[ZURICH] Swiss chocolate maker Barry Callebaut on Wednesday reported a 7.6 per cent year-on-year rise in nine-month sales revenue and maintained its mid-term targets.
The company, which sells chocolate and other cocoa products to candy makers including Nestle and Hershey, said sales for the nine months to May 31 rose to 4.644 billion Swiss francs (US$4.91 billion).
Zurich-based Barry Callebaut said nine-month sales volume growth was 2.5 per cent, below the group's mid-term target of 6-8 per cent per year. "As communicated, we expect sales volume to gain more momentum in the fourth quarter of the fiscal year," Chief Executive Juergen Steinemann said in a statement.

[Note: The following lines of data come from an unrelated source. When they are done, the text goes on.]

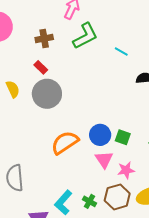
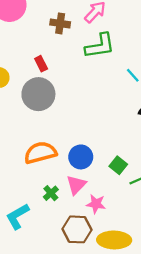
brown cross: (44, 38) -> (60, 23), moved
green square: (123, 137) -> (118, 165), moved
green cross: (89, 201) -> (51, 193), moved

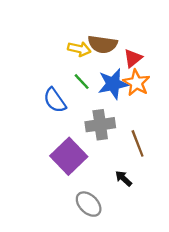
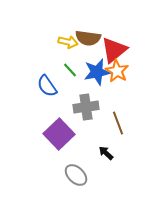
red triangle: (133, 58) -> (114, 50), size x1.6

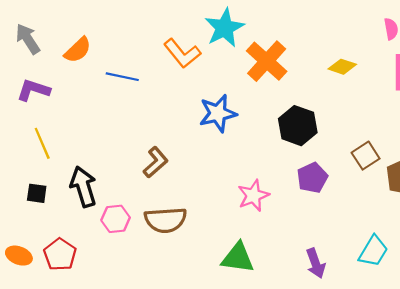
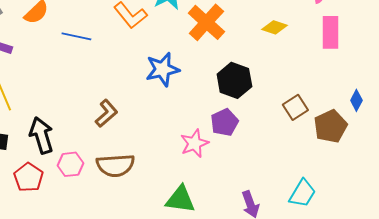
purple pentagon: (312, 178) -> (224, 122), moved
red pentagon: (60, 254) -> (28, 177), moved

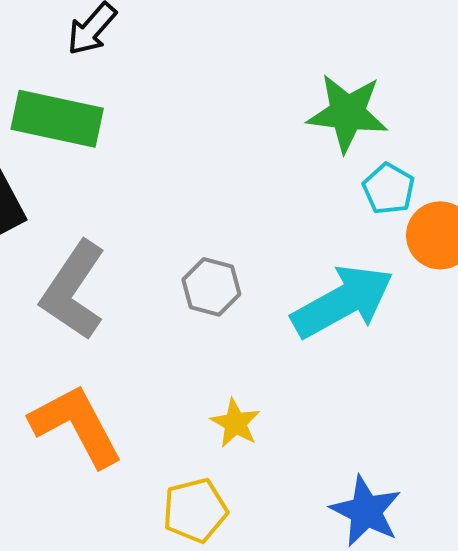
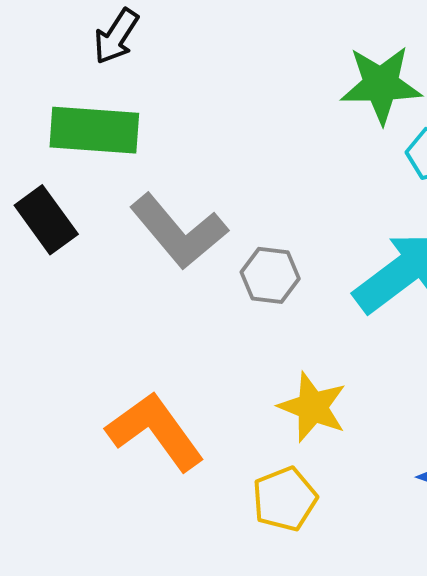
gray L-shape: (73, 290) -> (179, 231), moved, turned -66
yellow star: (235, 423) -> (313, 407), size x1.4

Switzerland-based companies like Barry Callebaut are struggling with a surge in value of the franc, sparked by a January central bank policy move to stop defending a currency cap and uncertainty over Greece's position in the euro zone.
Barry Callebaut has limited operational exposure to the franc's rise as it conducts the vast majority of its business outside of Switzerland. But results are hit when it converts foreign earnings into francs.
When adjusted for currency effects, nine-month sales rose by 12 per cent.
Weaker than expected cocoa supply from Ghana has also been a headache for the industry.
The West African country's cocoa output this season has fallen short of initial forecasts of more than 1 million tonnes, a fact that has rattled the global cocoa market given that it is the world's second-largest producer behind Ivory Coast.
Barry Callebaut confirmed the group's mid-term targets of 6-8 per cent annual volume growth and earnings before interest and taxes (EBIT) per tonne of 256 francs by next year.
Shares in Barry Callebaut are up 2.9 per cent so far this year, lagging a 9.4 per cent rise in the European food sector index.